* **WHAT YOU NEED TO DO**:
Can you reproduce every one of the entries below word for word, leaving out the pictures?

* **EXERCISE DATA**:

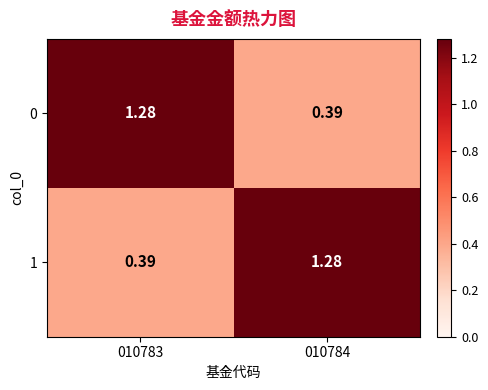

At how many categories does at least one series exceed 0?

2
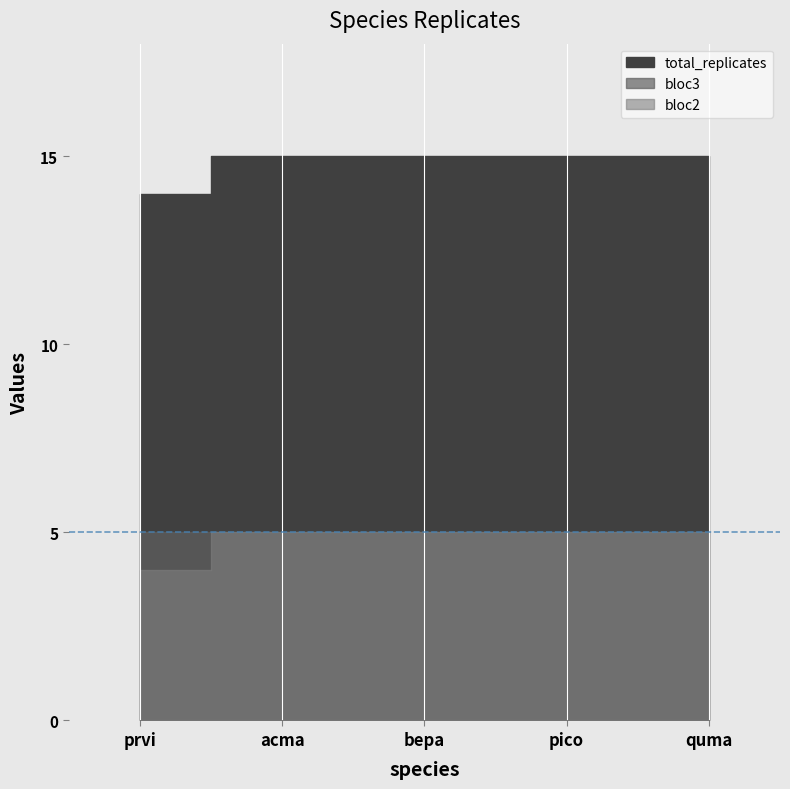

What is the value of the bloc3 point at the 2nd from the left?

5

* **EXERCISE OUTPUT**:
At how many categories does at least one series exceed 0?

2

What is the value of the bloc3 point at the 2nd from the left?

5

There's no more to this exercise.